Under the new initiative, about 300 secondary school students from20schools within Kisumu West District visited both the Kenya Medical Research Institute Station in Kisumu’s Kisian and Walter Reed Project Site in Kombewa over a two-week period and had a chance to engage with the scientific researchers on clinical trials and the on-going malaria vaccine trials.
 
Some of the schools which have so far participated in the new initiative include St. Barnabas Girls, Ngere High School, Bonde, Ndiru Mixed, Diemo, St Alloyce Reru and Rata Mixed Secondary School among others.

The on-going malaria vaccine trials which started in May 2009 is being carried out in 11 sites in Burkina Faso, Gabon, Ghana, Kenya, Malawi, Mozambique and Tanzania with 15,460 children and infants enrolled thus making it the largest malaria vaccine trial to date.

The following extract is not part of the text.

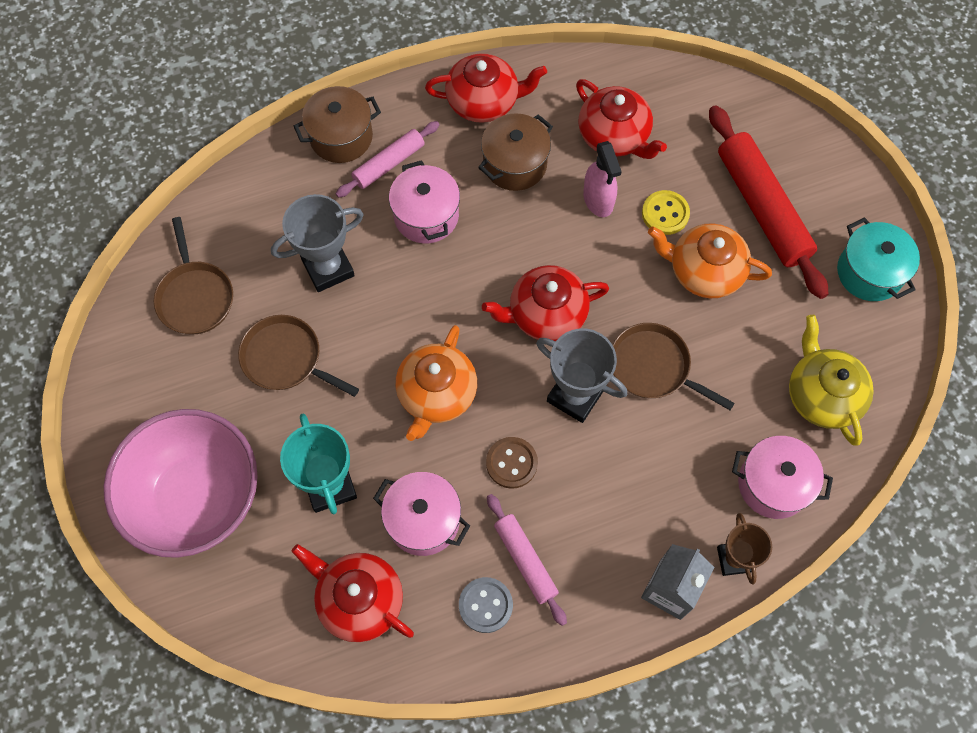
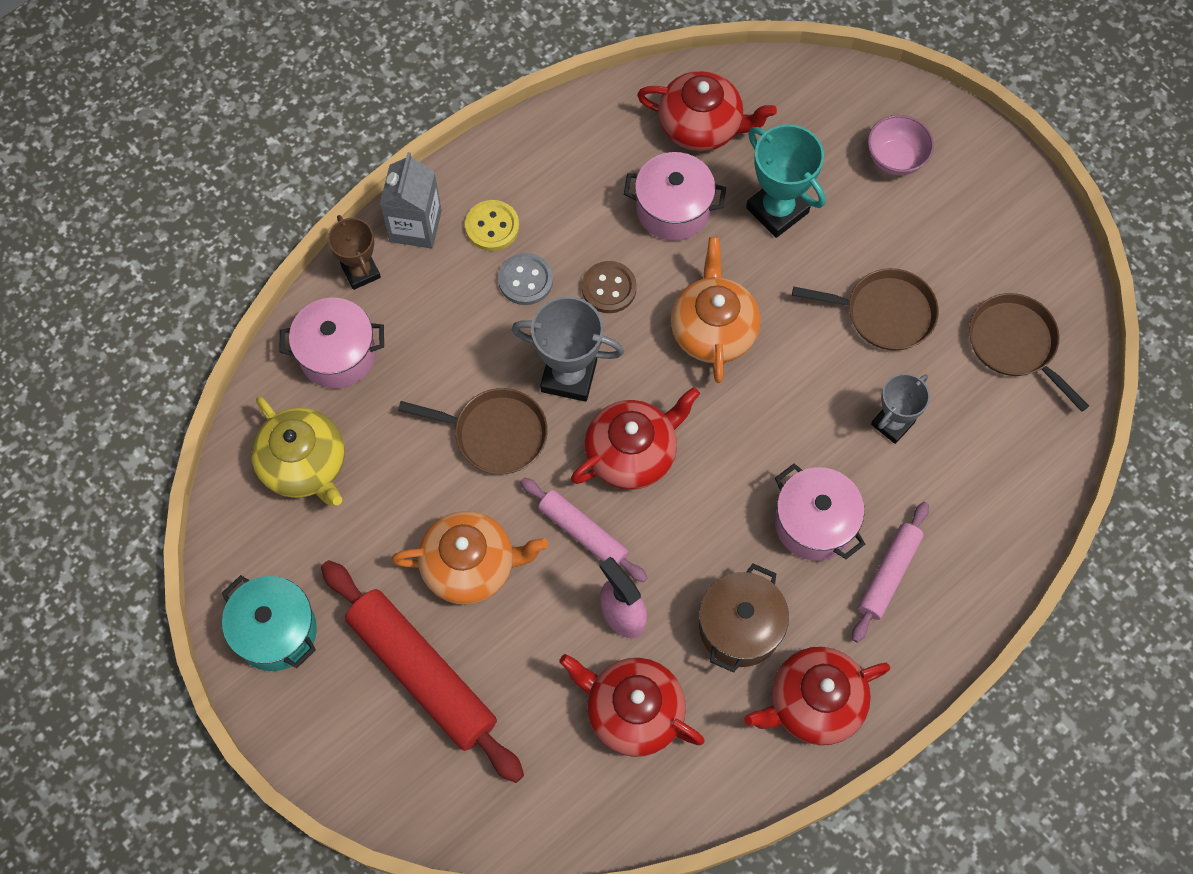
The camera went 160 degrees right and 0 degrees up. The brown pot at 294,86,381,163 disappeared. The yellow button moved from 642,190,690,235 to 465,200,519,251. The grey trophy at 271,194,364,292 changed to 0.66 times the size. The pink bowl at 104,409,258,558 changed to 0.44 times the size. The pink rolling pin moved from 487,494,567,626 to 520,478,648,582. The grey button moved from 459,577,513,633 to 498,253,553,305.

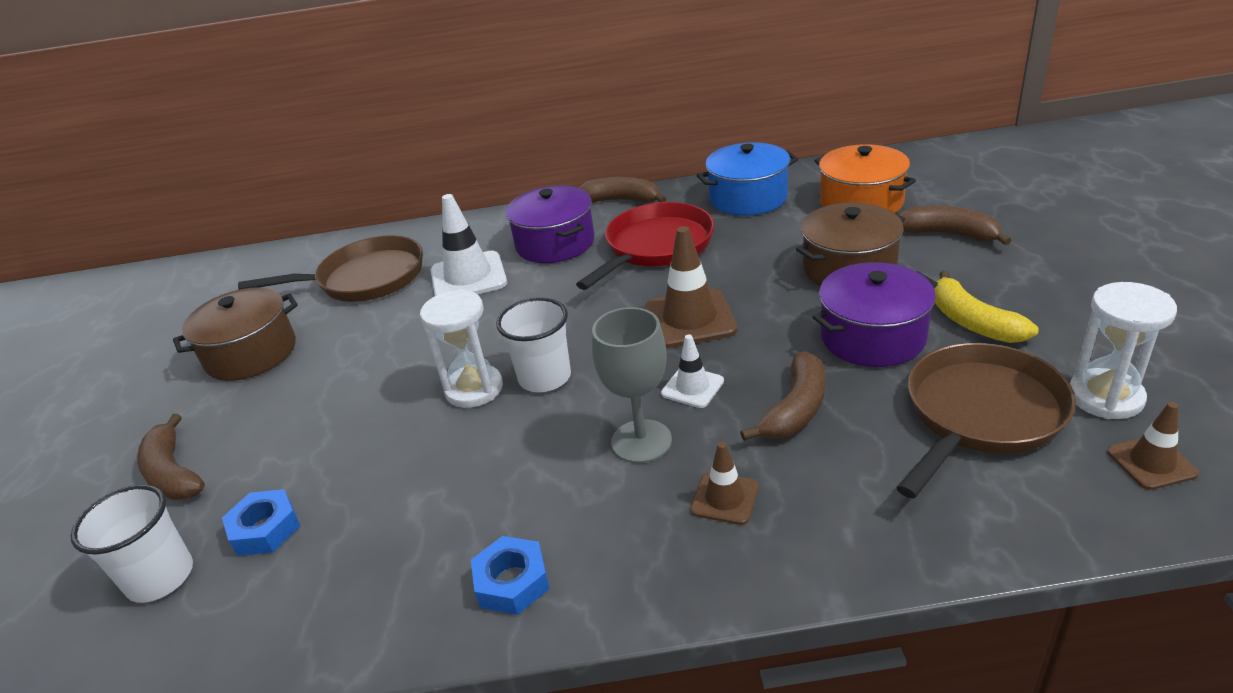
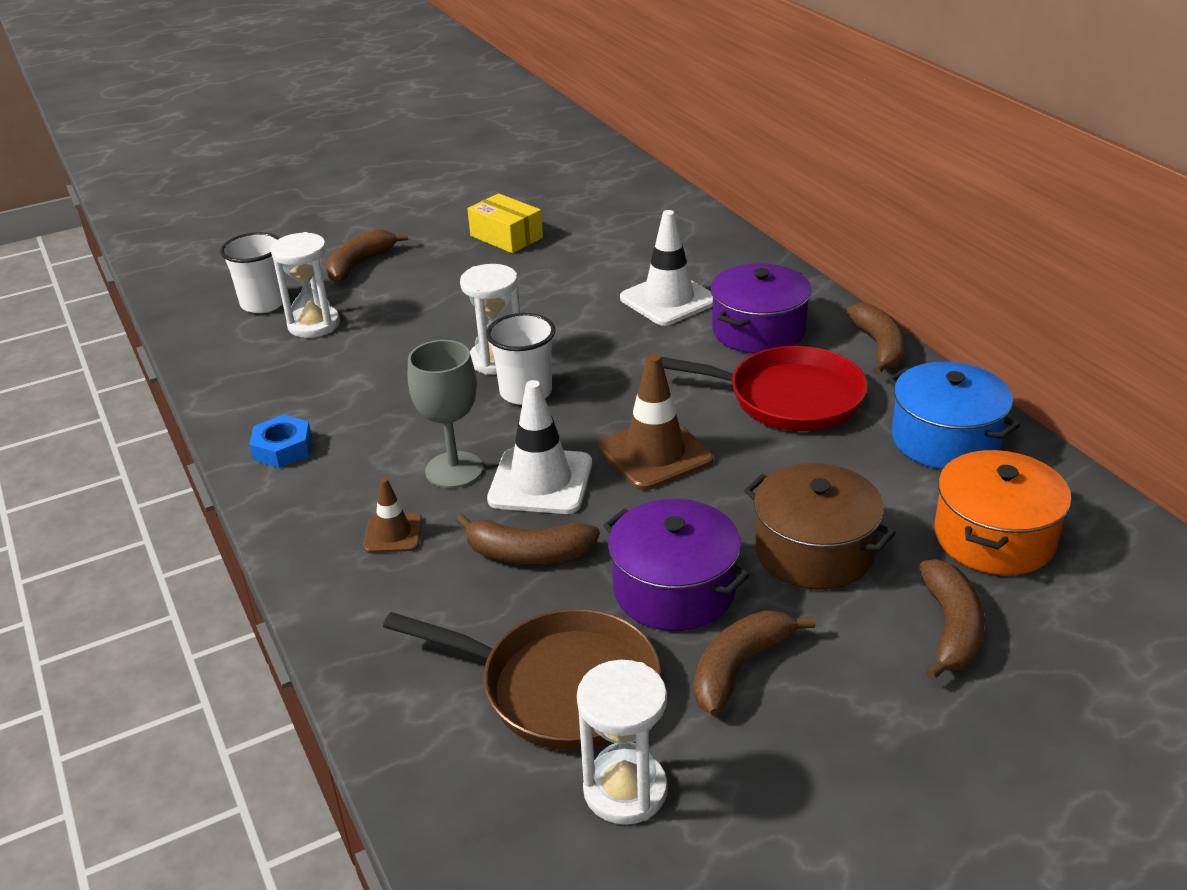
The camera went 65 degrees right and 0 degrees up. The brown pan at 238,236,423,302 disappeared. The yellow banana at 934,270,1039,343 became the brown banana at 694,610,816,715. The brown pot at 173,287,298,381 was replaced by the yellow box at 467,193,543,253. The white traffic cone at 661,334,724,408 changed to 1.79 times the size. The brown traffic cone at 1107,402,1199,490 disappeared. The blue nut at 222,489,300,556 was replaced by the white hourglass at 271,232,340,338.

The Vaccine known as RTS, S is the world’s most clinically advanced malaria vaccine candidate currently under trials by leading African research institutions in partnership with PATH Malaria Vaccine Initiative{MVI} funded by Bill and Melinda Gates foundation.

Research experts on malaria say that currently there is no licensed vaccine against malaria, a disease that kills hundreds of thousands of children under the age of five each year most of them in Sub-Saharan Africa.

So far results released on the vaccine when tested on children aged 5-17 months showed a fifty per cent protection.

Later results of the vaccine on infants aged 6-12 weeks however showed around 30 per cent protection.  Trials are still on-going to better understand the protection this vaccine offers children.

Experts and stakeholders believe that when the vaccine is fully licensed it will be administered in the Expanded Programme on Immunisation to protect against malaria.